→ **Problem to work on**:
Scan the data below and report how many lines include the word "center". Nothing else is wanted.

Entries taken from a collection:
==================================================

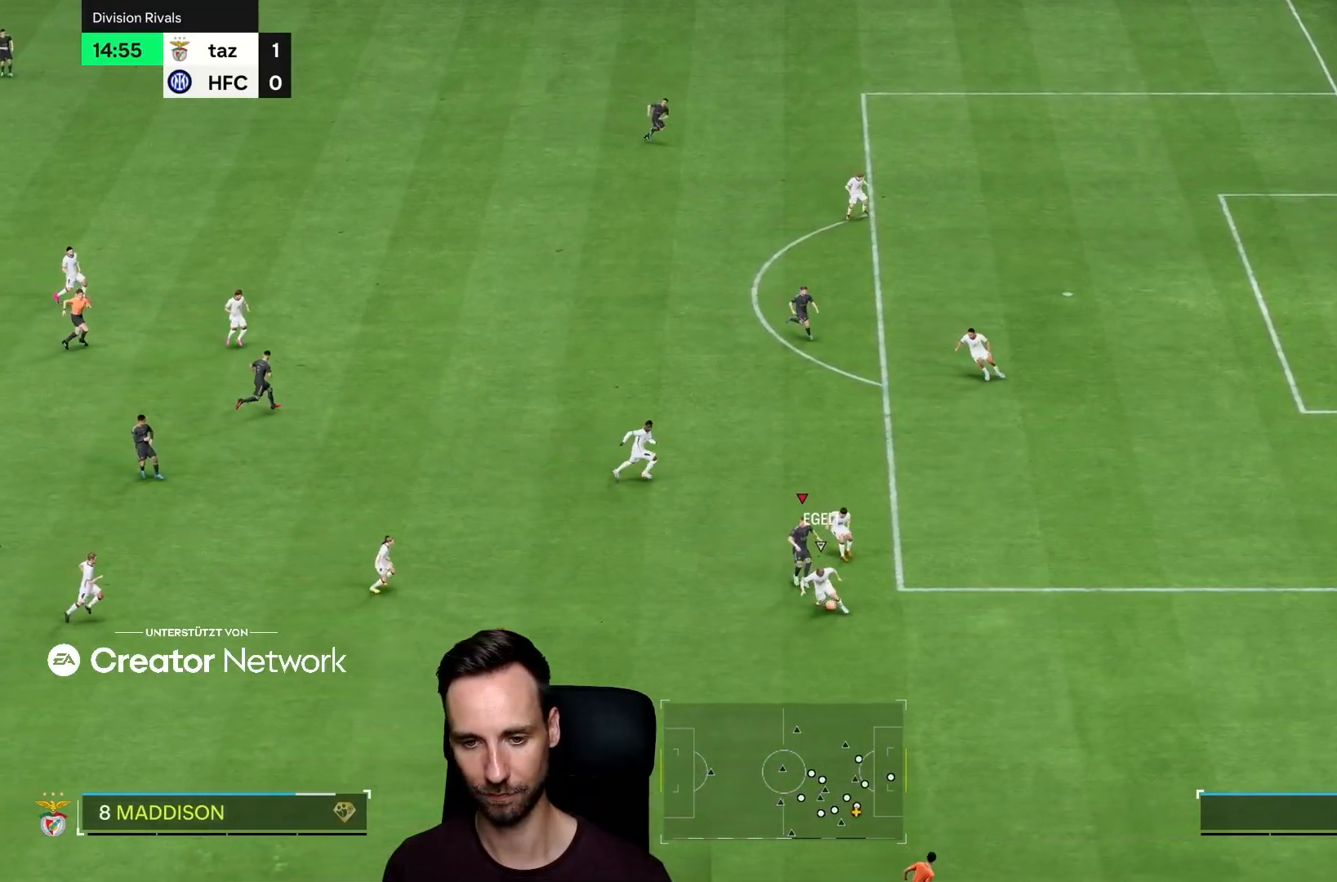
{"buttons": [], "left_stick": "down", "right_stick": "center", "events": [[83, "left_stick", "right"], [367, "left_stick", "down-right"], [500, "left_stick", "down"]]}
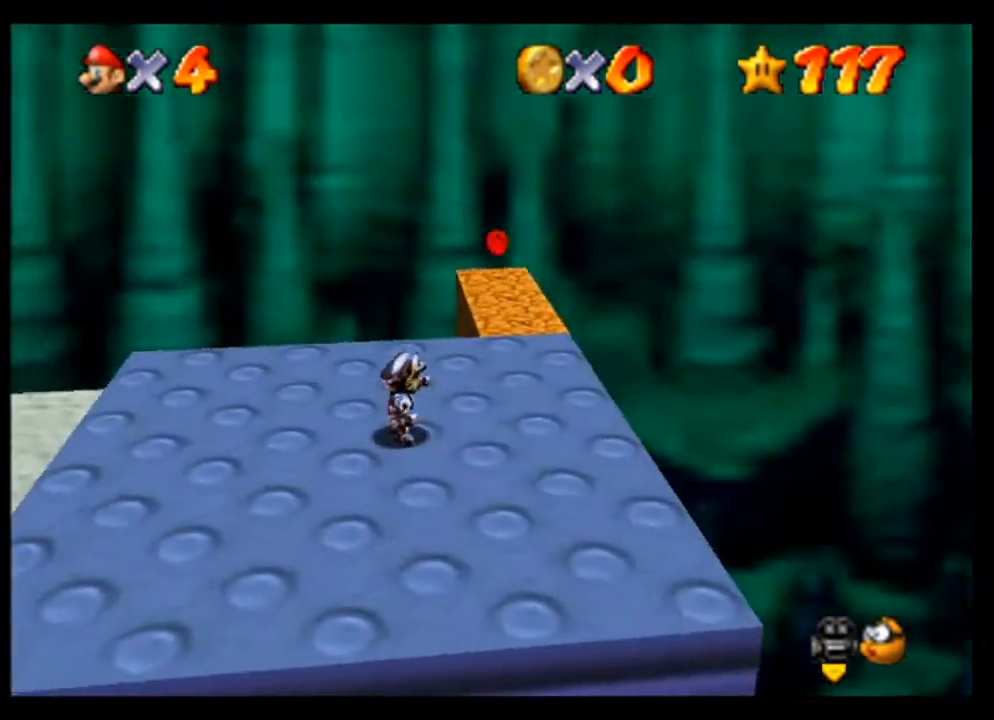
Gameplay with a controller (Nintendo layout); each line is a JSON object with the inputs held at the frame after it. "events" lists button and stick changes between this image and that frame as [ms after this image, input, new state], when the widget could be followed in between. Not read: L3 R3 Z.
{"buttons": [], "left_stick": "up-right", "events": [[33, "left_stick", "right"], [433, "left_stick", "up-right"]]}
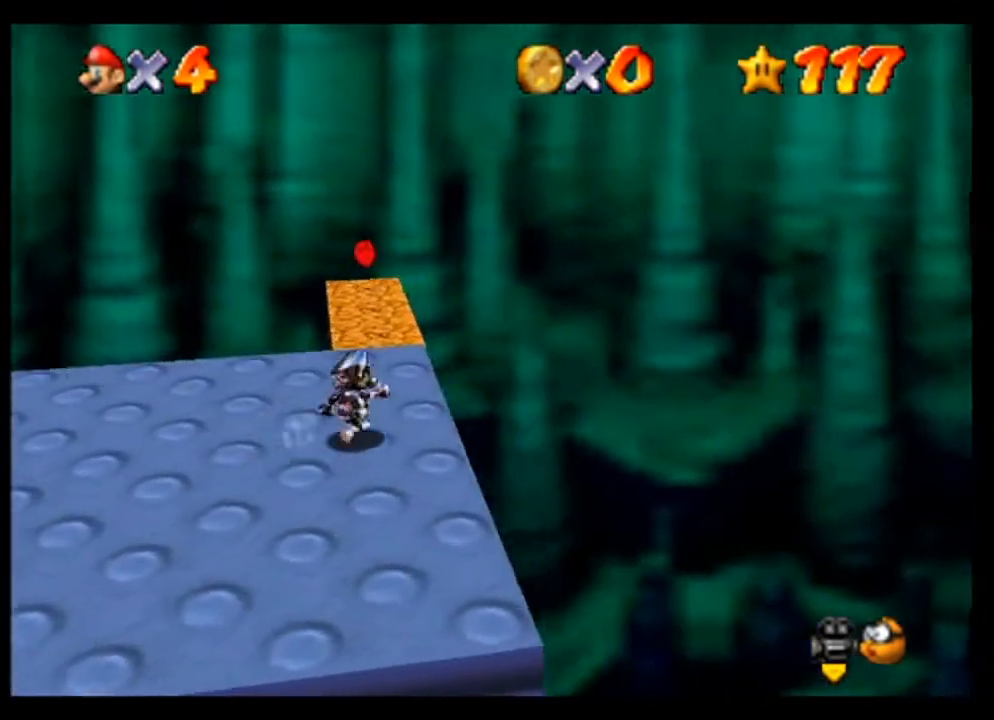
{"buttons": [], "left_stick": "up", "events": [[233, "left_stick", "center"], [400, "left_stick", "up"]]}
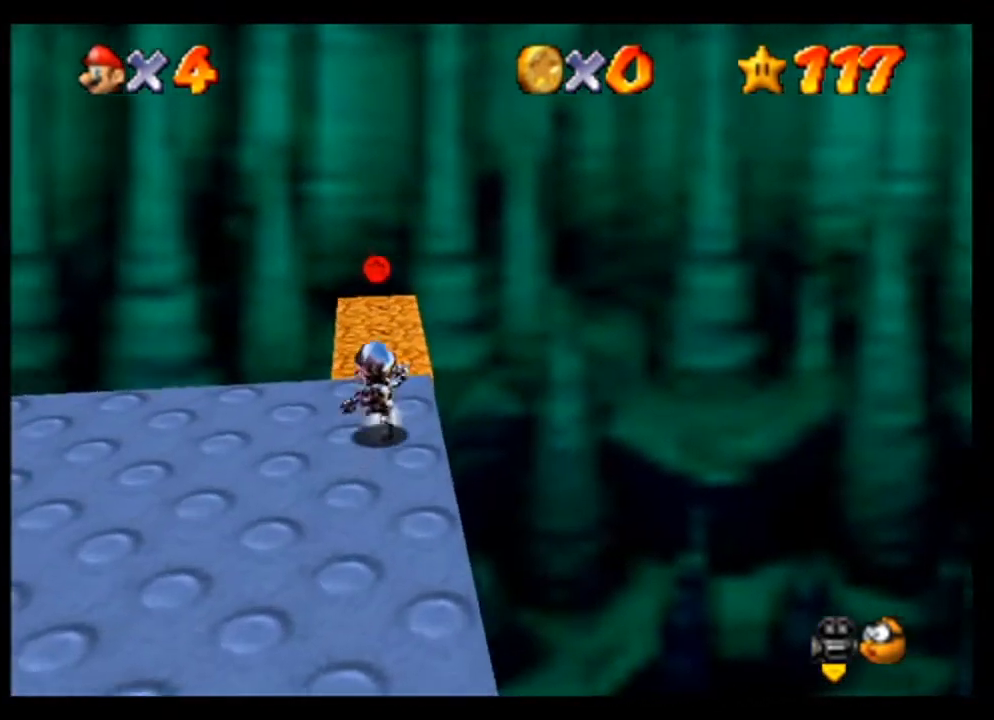
{"buttons": [], "left_stick": "up", "events": []}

==================================================

→ **Result below**:
2